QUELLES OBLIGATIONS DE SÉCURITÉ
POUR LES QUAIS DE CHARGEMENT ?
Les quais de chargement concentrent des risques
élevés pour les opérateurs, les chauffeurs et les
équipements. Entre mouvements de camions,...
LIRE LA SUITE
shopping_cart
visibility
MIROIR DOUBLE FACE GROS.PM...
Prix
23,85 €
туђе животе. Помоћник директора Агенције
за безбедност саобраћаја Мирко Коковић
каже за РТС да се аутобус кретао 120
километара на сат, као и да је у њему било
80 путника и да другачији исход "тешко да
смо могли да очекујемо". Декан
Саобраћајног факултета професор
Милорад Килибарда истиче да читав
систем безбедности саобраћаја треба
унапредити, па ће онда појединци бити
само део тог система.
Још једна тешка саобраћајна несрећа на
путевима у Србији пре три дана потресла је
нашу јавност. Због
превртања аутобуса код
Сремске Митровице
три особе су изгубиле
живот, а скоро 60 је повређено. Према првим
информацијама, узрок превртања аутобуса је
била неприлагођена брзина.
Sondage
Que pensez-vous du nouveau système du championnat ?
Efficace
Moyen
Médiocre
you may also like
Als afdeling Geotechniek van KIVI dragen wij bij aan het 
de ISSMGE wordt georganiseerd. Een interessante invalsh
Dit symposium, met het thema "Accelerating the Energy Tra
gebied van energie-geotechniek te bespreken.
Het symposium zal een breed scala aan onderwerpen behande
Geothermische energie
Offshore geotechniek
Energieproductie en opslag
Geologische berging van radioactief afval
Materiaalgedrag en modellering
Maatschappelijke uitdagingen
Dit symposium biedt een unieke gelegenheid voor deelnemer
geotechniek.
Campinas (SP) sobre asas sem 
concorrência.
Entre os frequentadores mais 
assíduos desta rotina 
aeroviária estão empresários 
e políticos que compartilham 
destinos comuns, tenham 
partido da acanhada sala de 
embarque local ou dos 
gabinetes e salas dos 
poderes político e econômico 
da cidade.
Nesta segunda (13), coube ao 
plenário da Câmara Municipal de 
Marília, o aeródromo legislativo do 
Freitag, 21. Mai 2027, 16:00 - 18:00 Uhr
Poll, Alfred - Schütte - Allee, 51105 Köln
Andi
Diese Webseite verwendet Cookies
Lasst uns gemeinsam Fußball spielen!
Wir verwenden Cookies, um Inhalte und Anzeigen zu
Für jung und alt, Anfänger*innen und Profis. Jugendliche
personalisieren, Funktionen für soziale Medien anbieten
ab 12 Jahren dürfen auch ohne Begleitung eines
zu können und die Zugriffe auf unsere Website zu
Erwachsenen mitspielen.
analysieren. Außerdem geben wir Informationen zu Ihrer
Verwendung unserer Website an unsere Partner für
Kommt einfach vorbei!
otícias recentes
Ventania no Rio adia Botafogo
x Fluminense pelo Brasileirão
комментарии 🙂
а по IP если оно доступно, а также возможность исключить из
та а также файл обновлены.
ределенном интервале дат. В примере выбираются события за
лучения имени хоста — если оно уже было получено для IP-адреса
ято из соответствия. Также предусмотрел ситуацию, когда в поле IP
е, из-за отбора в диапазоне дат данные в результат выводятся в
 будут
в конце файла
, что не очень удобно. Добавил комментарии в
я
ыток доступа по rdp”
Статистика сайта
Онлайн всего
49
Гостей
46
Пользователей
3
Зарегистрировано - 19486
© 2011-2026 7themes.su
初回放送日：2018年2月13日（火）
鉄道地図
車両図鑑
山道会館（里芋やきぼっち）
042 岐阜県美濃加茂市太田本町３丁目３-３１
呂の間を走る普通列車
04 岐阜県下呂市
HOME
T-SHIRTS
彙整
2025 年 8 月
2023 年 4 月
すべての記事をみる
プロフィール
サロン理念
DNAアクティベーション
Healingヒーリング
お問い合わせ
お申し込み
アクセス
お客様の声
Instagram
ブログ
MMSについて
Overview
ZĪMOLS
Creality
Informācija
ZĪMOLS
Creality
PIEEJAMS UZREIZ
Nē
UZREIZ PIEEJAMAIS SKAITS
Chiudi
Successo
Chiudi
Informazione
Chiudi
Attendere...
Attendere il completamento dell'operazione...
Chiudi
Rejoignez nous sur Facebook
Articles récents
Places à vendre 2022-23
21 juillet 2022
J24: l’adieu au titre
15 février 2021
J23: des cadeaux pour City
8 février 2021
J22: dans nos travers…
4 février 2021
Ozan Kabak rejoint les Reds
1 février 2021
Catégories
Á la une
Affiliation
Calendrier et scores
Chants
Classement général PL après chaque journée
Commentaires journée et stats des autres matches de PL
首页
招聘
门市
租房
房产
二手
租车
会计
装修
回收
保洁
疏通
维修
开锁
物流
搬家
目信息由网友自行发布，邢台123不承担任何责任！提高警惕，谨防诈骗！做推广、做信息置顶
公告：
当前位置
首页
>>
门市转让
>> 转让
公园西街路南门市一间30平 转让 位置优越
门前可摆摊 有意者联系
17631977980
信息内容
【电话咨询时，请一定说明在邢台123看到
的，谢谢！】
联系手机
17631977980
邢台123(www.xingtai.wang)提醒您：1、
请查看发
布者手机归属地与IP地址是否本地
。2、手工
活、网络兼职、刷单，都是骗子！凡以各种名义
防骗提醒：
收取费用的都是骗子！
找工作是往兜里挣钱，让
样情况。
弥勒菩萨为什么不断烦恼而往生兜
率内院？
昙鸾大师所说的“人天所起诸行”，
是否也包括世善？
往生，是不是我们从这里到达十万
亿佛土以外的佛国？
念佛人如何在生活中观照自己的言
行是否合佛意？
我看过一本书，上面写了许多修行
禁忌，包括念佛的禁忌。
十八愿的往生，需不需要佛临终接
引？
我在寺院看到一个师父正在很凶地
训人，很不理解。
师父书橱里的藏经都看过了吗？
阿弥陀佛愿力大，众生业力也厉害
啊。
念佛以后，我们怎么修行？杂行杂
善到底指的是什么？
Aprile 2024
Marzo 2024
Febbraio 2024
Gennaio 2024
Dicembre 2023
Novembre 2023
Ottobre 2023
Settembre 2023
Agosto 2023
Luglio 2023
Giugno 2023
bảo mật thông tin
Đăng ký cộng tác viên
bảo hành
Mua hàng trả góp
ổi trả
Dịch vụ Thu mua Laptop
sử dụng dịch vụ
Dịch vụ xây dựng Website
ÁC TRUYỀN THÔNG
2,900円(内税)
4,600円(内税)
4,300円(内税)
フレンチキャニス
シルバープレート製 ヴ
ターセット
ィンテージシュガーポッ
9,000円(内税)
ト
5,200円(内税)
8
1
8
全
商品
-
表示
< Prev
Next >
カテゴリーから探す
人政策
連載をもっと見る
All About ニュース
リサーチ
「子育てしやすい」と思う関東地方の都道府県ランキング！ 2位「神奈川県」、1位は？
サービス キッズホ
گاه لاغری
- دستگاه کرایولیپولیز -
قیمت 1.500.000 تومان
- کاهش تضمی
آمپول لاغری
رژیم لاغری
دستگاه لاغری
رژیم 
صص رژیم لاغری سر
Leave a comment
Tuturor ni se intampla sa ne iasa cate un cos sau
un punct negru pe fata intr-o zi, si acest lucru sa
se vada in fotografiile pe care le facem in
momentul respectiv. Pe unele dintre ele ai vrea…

> [Work task]: Retype every line above, keeping each one unchanged and in its original order.

> [Answer box]:
QUELLES OBLIGATIONS DE SÉCURITÉ
POUR LES QUAIS DE CHARGEMENT ?
Les quais de chargement concentrent des risques
élevés pour les opérateurs, les chauffeurs et les
équipements. Entre mouvements de camions,...
LIRE LA SUITE
shopping_cart
visibility
MIROIR DOUBLE FACE GROS.PM...
Prix
23,85 €
туђе животе. Помоћник директора Агенције
за безбедност саобраћаја Мирко Коковић
каже за РТС да се аутобус кретао 120
километара на сат, као и да је у њему било
80 путника и да другачији исход "тешко да
смо могли да очекујемо". Декан
Саобраћајног факултета професор
Милорад Килибарда истиче да читав
систем безбедности саобраћаја треба
унапредити, па ће онда појединци бити
само део тог система.
Још једна тешка саобраћајна несрећа на
путевима у Србији пре три дана потресла је
нашу јавност. Због
превртања аутобуса код
Сремске Митровице
три особе су изгубиле
живот, а скоро 60 је повређено. Према првим
информацијама, узрок превртања аутобуса је
била неприлагођена брзина.
Sondage
Que pensez-vous du nouveau système du championnat ?
Efficace
Moyen
Médiocre
you may also like
Als afdeling Geotechniek van KIVI dragen wij bij aan het 
de ISSMGE wordt georganiseerd. Een interessante invalsh
Dit symposium, met het thema "Accelerating the Energy Tra
gebied van energie-geotechniek te bespreken.
Het symposium zal een breed scala aan onderwerpen behande
Geothermische energie
Offshore geotechniek
Energieproductie en opslag
Geologische berging van radioactief afval
Materiaalgedrag en modellering
Maatschappelijke uitdagingen
Dit symposium biedt een unieke gelegenheid voor deelnemer
geotechniek.
Campinas (SP) sobre asas sem 
concorrência.
Entre os frequentadores mais 
assíduos desta rotina 
aeroviária estão empresários 
e políticos que compartilham 
destinos comuns, tenham 
partido da acanhada sala de 
embarque local ou dos 
gabinetes e salas dos 
poderes político e econômico 
da cidade.
Nesta segunda (13), coube ao 
plenário da Câmara Municipal de 
Marília, o aeródromo legislativo do 
Freitag, 21. Mai 2027, 16:00 - 18:00 Uhr
Poll, Alfred - Schütte - Allee, 51105 Köln
Andi
Diese Webseite verwendet Cookies
Lasst uns gemeinsam Fußball spielen!
Wir verwenden Cookies, um Inhalte und Anzeigen zu
Für jung und alt, Anfänger*innen und Profis. Jugendliche
personalisieren, Funktionen für soziale Medien anbieten
ab 12 Jahren dürfen auch ohne Begleitung eines
zu können und die Zugriffe auf unsere Website zu
Erwachsenen mitspielen.
analysieren. Außerdem geben wir Informationen zu Ihrer
Verwendung unserer Website an unsere Partner für
Kommt einfach vorbei!
otícias recentes
Ventania no Rio adia Botafogo
x Fluminense pelo Brasileirão
комментарии 🙂
а по IP если оно доступно, а также возможность исключить из
та а также файл обновлены.
ределенном интервале дат. В примере выбираются события за
лучения имени хоста — если оно уже было получено для IP-адреса
ято из соответствия. Также предусмотрел ситуацию, когда в поле IP
е, из-за отбора в диапазоне дат данные в результат выводятся в
 будут
в конце файла
, что не очень удобно. Добавил комментарии в
я
ыток доступа по rdp”
Статистика сайта
Онлайн всего
49
Гостей
46
Пользователей
3
Зарегистрировано - 19486
© 2011-2026 7themes.su
初回放送日：2018年2月13日（火）
鉄道地図
車両図鑑
山道会館（里芋やきぼっち）
042 岐阜県美濃加茂市太田本町３丁目３-３１
呂の間を走る普通列車
04 岐阜県下呂市
HOME
T-SHIRTS
彙整
2025 年 8 月
2023 年 4 月
すべての記事をみる
プロフィール
サロン理念
DNAアクティベーション
Healingヒーリング
お問い合わせ
お申し込み
アクセス
お客様の声
Instagram
ブログ
MMSについて
Overview
ZĪMOLS
Creality
Informācija
ZĪMOLS
Creality
PIEEJAMS UZREIZ
Nē
UZREIZ PIEEJAMAIS SKAITS
Chiudi
Successo
Chiudi
Informazione
Chiudi
Attendere...
Attendere il completamento dell'operazione...
Chiudi
Rejoignez nous sur Facebook
Articles récents
Places à vendre 2022-23
21 juillet 2022
J24: l’adieu au titre
15 février 2021
J23: des cadeaux pour City
8 février 2021
J22: dans nos travers…
4 février 2021
Ozan Kabak rejoint les Reds
1 février 2021
Catégories
Á la une
Affiliation
Calendrier et scores
Chants
Classement général PL après chaque journée
Commentaires journée et stats des autres matches de PL
首页
招聘
门市
租房
房产
二手
租车
会计
装修
回收
保洁
疏通
维修
开锁
物流
搬家
目信息由网友自行发布，邢台123不承担任何责任！提高警惕，谨防诈骗！做推广、做信息置顶
公告：
当前位置
首页
>>
门市转让
>> 转让
公园西街路南门市一间30平 转让 位置优越
门前可摆摊 有意者联系
17631977980
信息内容
【电话咨询时，请一定说明在邢台123看到
的，谢谢！】
联系手机
17631977980
邢台123(www.xingtai.wang)提醒您：1、
请查看发
布者手机归属地与IP地址是否本地
。2、手工
活、网络兼职、刷单，都是骗子！凡以各种名义
防骗提醒：
收取费用的都是骗子！
找工作是往兜里挣钱，让
样情况。
弥勒菩萨为什么不断烦恼而往生兜
率内院？
昙鸾大师所说的“人天所起诸行”，
是否也包括世善？
往生，是不是我们从这里到达十万
亿佛土以外的佛国？
念佛人如何在生活中观照自己的言
行是否合佛意？
我看过一本书，上面写了许多修行
禁忌，包括念佛的禁忌。
十八愿的往生，需不需要佛临终接
引？
我在寺院看到一个师父正在很凶地
训人，很不理解。
师父书橱里的藏经都看过了吗？
阿弥陀佛愿力大，众生业力也厉害
啊。
念佛以后，我们怎么修行？杂行杂
善到底指的是什么？
Aprile 2024
Marzo 2024
Febbraio 2024
Gennaio 2024
Dicembre 2023
Novembre 2023
Ottobre 2023
Settembre 2023
Agosto 2023
Luglio 2023
Giugno 2023
bảo mật thông tin
Đăng ký cộng tác viên
bảo hành
Mua hàng trả góp
ổi trả
Dịch vụ Thu mua Laptop
sử dụng dịch vụ
Dịch vụ xây dựng Website
ÁC TRUYỀN THÔNG
2,900円(内税)
4,600円(内税)
4,300円(内税)
フレンチキャニス
シルバープレート製 ヴ
ターセット
ィンテージシュガーポッ
9,000円(内税)
ト
5,200円(内税)
8
1
8
全
商品
-
表示
< Prev
Next >
カテゴリーから探す
人政策
連載をもっと見る
All About ニュース
リサーチ
「子育てしやすい」と思う関東地方の都道府県ランキング！ 2位「神奈川県」、1位は？
サービス キッズホ
گاه لاغری
- دستگاه کرایولیپولیز -
قیمت 1.500.000 تومان
- کاهش تضمی
آمپول لاغری
رژیم لاغری
دستگاه لاغری
رژیم 
صص رژیم لاغری سر
Leave a comment
Tuturor ni se intampla sa ne iasa cate un cos sau
un punct negru pe fata intr-o zi, si acest lucru sa
se vada in fotografiile pe care le facem in
momentul respectiv. Pe unele dintre ele ai vrea…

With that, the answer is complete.